▶ [Task goal]: Every record below should be printed exactly as given.

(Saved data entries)
※

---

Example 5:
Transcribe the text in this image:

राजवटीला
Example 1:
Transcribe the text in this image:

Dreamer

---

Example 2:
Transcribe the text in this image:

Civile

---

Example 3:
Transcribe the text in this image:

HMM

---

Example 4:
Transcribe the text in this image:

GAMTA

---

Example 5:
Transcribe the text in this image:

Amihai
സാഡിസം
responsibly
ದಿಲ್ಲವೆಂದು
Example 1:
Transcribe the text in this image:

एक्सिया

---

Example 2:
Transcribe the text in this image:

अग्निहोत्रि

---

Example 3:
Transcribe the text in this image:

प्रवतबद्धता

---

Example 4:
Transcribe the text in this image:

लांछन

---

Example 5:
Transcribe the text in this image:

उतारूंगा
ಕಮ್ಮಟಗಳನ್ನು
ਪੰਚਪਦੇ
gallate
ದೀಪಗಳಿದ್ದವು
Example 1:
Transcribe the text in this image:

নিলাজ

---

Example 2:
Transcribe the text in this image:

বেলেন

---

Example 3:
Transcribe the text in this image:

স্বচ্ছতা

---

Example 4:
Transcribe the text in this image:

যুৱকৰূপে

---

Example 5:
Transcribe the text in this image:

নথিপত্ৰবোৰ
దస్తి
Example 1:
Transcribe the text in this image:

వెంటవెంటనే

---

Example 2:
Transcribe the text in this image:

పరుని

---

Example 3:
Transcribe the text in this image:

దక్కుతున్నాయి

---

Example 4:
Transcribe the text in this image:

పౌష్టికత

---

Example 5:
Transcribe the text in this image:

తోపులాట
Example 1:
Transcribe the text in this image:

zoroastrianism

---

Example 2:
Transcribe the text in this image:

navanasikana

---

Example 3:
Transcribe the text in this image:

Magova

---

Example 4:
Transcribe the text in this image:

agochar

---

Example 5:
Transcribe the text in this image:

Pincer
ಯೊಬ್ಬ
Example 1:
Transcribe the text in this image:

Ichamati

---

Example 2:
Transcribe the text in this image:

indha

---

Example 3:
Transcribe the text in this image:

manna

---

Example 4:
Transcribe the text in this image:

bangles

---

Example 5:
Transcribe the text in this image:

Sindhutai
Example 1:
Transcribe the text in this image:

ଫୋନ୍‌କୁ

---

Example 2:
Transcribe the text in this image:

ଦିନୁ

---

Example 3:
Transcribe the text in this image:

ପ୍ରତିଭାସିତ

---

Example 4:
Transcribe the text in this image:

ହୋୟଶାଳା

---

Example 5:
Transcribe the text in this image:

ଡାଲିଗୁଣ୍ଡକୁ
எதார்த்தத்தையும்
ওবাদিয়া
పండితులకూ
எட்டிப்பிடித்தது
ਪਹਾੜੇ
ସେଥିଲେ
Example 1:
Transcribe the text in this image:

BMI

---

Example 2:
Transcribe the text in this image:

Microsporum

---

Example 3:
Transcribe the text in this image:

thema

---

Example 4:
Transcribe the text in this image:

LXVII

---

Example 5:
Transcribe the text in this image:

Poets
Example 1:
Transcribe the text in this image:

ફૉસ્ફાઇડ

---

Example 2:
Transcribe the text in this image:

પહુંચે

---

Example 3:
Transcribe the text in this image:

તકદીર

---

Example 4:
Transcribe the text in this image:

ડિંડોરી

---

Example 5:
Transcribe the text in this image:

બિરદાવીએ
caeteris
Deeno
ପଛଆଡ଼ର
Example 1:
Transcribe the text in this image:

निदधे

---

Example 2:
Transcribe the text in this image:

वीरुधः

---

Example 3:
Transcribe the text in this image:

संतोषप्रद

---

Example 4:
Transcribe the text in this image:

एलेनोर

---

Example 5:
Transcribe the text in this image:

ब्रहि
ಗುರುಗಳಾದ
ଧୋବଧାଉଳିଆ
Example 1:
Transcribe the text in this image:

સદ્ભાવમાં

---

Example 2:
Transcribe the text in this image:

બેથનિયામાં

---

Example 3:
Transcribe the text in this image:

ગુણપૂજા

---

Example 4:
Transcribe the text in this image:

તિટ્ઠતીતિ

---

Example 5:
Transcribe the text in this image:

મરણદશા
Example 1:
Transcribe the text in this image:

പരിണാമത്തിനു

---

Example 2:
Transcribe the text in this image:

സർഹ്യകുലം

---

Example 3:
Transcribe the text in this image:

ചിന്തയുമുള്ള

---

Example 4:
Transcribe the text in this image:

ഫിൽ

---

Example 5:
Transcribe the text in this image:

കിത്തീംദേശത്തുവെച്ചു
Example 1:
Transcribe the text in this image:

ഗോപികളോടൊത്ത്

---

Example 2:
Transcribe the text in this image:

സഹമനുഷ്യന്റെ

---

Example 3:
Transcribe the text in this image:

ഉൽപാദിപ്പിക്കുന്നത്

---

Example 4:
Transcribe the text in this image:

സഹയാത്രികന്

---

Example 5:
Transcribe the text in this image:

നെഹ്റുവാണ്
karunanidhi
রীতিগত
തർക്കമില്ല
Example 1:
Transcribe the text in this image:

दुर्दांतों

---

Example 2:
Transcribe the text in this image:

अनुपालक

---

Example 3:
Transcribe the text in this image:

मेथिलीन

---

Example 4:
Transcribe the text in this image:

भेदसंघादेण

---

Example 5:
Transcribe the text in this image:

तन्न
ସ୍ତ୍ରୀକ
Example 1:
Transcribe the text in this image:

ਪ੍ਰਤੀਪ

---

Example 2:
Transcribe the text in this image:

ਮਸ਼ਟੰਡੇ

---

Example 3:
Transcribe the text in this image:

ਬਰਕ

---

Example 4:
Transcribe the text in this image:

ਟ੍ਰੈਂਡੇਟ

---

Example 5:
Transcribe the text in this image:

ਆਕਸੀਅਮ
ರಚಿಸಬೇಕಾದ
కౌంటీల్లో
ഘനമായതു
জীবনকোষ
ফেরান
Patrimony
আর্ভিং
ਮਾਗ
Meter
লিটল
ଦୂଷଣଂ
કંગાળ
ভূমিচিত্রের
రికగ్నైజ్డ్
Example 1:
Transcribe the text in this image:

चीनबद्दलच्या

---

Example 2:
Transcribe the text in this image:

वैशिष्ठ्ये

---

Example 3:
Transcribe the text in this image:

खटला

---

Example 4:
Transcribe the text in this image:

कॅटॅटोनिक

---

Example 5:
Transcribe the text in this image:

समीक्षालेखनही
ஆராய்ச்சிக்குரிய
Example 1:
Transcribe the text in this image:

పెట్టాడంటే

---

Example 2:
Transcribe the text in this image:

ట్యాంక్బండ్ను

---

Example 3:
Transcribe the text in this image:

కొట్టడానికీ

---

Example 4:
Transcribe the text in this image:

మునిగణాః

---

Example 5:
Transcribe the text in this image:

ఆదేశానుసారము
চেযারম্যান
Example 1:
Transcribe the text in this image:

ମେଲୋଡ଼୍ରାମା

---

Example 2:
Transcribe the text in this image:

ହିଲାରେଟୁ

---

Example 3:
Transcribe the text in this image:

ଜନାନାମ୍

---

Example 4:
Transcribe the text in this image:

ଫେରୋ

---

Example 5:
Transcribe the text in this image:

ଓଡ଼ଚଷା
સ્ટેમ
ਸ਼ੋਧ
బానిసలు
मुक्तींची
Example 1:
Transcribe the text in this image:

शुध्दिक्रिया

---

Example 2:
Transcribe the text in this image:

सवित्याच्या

※

▶ [Answer section]:
---

Example 5:
Transcribe the text in this image:

राजवटीला
Example 1:
Transcribe the text in this image:

Dreamer

---

Example 2:
Transcribe the text in this image:

Civile

---

Example 3:
Transcribe the text in this image:

HMM

---

Example 4:
Transcribe the text in this image:

GAMTA

---

Example 5:
Transcribe the text in this image:

Amihai
സാഡിസം
responsibly
ದಿಲ್ಲವೆಂದು
Example 1:
Transcribe the text in this image:

एक्सिया

---

Example 2:
Transcribe the text in this image:

अग्निहोत्रि

---

Example 3:
Transcribe the text in this image:

प्रवतबद्धता

---

Example 4:
Transcribe the text in this image:

लांछन

---

Example 5:
Transcribe the text in this image:

उतारूंगा
ಕಮ್ಮಟಗಳನ್ನು
ਪੰਚਪਦੇ
gallate
ದೀಪಗಳಿದ್ದವು
Example 1:
Transcribe the text in this image:

নিলাজ

---

Example 2:
Transcribe the text in this image:

বেলেন

---

Example 3:
Transcribe the text in this image:

স্বচ্ছতা

---

Example 4:
Transcribe the text in this image:

যুৱকৰূপে

---

Example 5:
Transcribe the text in this image:

নথিপত্ৰবোৰ
దస్తి
Example 1:
Transcribe the text in this image:

వెంటవెంటనే

---

Example 2:
Transcribe the text in this image:

పరుని

---

Example 3:
Transcribe the text in this image:

దక్కుతున్నాయి

---

Example 4:
Transcribe the text in this image:

పౌష్టికత

---

Example 5:
Transcribe the text in this image:

తోపులాట
Example 1:
Transcribe the text in this image:

zoroastrianism

---

Example 2:
Transcribe the text in this image:

navanasikana

---

Example 3:
Transcribe the text in this image:

Magova

---

Example 4:
Transcribe the text in this image:

agochar

---

Example 5:
Transcribe the text in this image:

Pincer
ಯೊಬ್ಬ
Example 1:
Transcribe the text in this image:

Ichamati

---

Example 2:
Transcribe the text in this image:

indha

---

Example 3:
Transcribe the text in this image:

manna

---

Example 4:
Transcribe the text in this image:

bangles

---

Example 5:
Transcribe the text in this image:

Sindhutai
Example 1:
Transcribe the text in this image:

ଫୋନ୍‌କୁ

---

Example 2:
Transcribe the text in this image:

ଦିନୁ

---

Example 3:
Transcribe the text in this image:

ପ୍ରତିଭାସିତ

---

Example 4:
Transcribe the text in this image:

ହୋୟଶାଳା

---

Example 5:
Transcribe the text in this image:

ଡାଲିଗୁଣ୍ଡକୁ
எதார்த்தத்தையும்
ওবাদিয়া
పండితులకూ
எட்டிப்பிடித்தது
ਪਹਾੜੇ
ସେଥିଲେ
Example 1:
Transcribe the text in this image:

BMI

---

Example 2:
Transcribe the text in this image:

Microsporum

---

Example 3:
Transcribe the text in this image:

thema

---

Example 4:
Transcribe the text in this image:

LXVII

---

Example 5:
Transcribe the text in this image:

Poets
Example 1:
Transcribe the text in this image:

ફૉસ્ફાઇડ

---

Example 2:
Transcribe the text in this image:

પહુંચે

---

Example 3:
Transcribe the text in this image:

તકદીર

---

Example 4:
Transcribe the text in this image:

ડિંડોરી

---

Example 5:
Transcribe the text in this image:

બિરદાવીએ
caeteris
Deeno
ପଛଆଡ଼ର
Example 1:
Transcribe the text in this image:

निदधे

---

Example 2:
Transcribe the text in this image:

वीरुधः

---

Example 3:
Transcribe the text in this image:

संतोषप्रद

---

Example 4:
Transcribe the text in this image:

एलेनोर

---

Example 5:
Transcribe the text in this image:

ब्रहि
ಗುರುಗಳಾದ
ଧୋବଧାଉଳିଆ
Example 1:
Transcribe the text in this image:

સદ્ભાવમાં

---

Example 2:
Transcribe the text in this image:

બેથનિયામાં

---

Example 3:
Transcribe the text in this image:

ગુણપૂજા

---

Example 4:
Transcribe the text in this image:

તિટ્ઠતીતિ

---

Example 5:
Transcribe the text in this image:

મરણદશા
Example 1:
Transcribe the text in this image:

പരിണാമത്തിനു

---

Example 2:
Transcribe the text in this image:

സർഹ്യകുലം

---

Example 3:
Transcribe the text in this image:

ചിന്തയുമുള്ള

---

Example 4:
Transcribe the text in this image:

ഫിൽ

---

Example 5:
Transcribe the text in this image:

കിത്തീംദേശത്തുവെച്ചു
Example 1:
Transcribe the text in this image:

ഗോപികളോടൊത്ത്

---

Example 2:
Transcribe the text in this image:

സഹമനുഷ്യന്റെ

---

Example 3:
Transcribe the text in this image:

ഉൽപാദിപ്പിക്കുന്നത്

---

Example 4:
Transcribe the text in this image:

സഹയാത്രികന്

---

Example 5:
Transcribe the text in this image:

നെഹ്റുവാണ്
karunanidhi
রীতিগত
തർക്കമില്ല
Example 1:
Transcribe the text in this image:

दुर्दांतों

---

Example 2:
Transcribe the text in this image:

अनुपालक

---

Example 3:
Transcribe the text in this image:

मेथिलीन

---

Example 4:
Transcribe the text in this image:

भेदसंघादेण

---

Example 5:
Transcribe the text in this image:

तन्न
ସ୍ତ୍ରୀକ
Example 1:
Transcribe the text in this image:

ਪ੍ਰਤੀਪ

---

Example 2:
Transcribe the text in this image:

ਮਸ਼ਟੰਡੇ

---

Example 3:
Transcribe the text in this image:

ਬਰਕ

---

Example 4:
Transcribe the text in this image:

ਟ੍ਰੈਂਡੇਟ

---

Example 5:
Transcribe the text in this image:

ਆਕਸੀਅਮ
ರಚಿಸಬೇಕಾದ
కౌంటీల్లో
ഘനമായതു
জীবনকোষ
ফেরান
Patrimony
আর্ভিং
ਮਾਗ
Meter
লিটল
ଦୂଷଣଂ
કંગાળ
ভূমিচিত্রের
రికగ్నైజ్డ్
Example 1:
Transcribe the text in this image:

चीनबद्दलच्या

---

Example 2:
Transcribe the text in this image:

वैशिष्ठ्ये

---

Example 3:
Transcribe the text in this image:

खटला

---

Example 4:
Transcribe the text in this image:

कॅटॅटोनिक

---

Example 5:
Transcribe the text in this image:

समीक्षालेखनही
ஆராய்ச்சிக்குரிய
Example 1:
Transcribe the text in this image:

పెట్టాడంటే

---

Example 2:
Transcribe the text in this image:

ట్యాంక్బండ్ను

---

Example 3:
Transcribe the text in this image:

కొట్టడానికీ

---

Example 4:
Transcribe the text in this image:

మునిగణాః

---

Example 5:
Transcribe the text in this image:

ఆదేశానుసారము
চেযারম্যান
Example 1:
Transcribe the text in this image:

ମେଲୋଡ଼୍ରାମା

---

Example 2:
Transcribe the text in this image:

ହିଲାରେଟୁ

---

Example 3:
Transcribe the text in this image:

ଜନାନାମ୍

---

Example 4:
Transcribe the text in this image:

ଫେରୋ

---

Example 5:
Transcribe the text in this image:

ଓଡ଼ଚଷା
સ્ટેમ
ਸ਼ੋਧ
బానిసలు
मुक्तींची
Example 1:
Transcribe the text in this image:

शुध्दिक्रिया

---

Example 2:
Transcribe the text in this image:

सवित्याच्या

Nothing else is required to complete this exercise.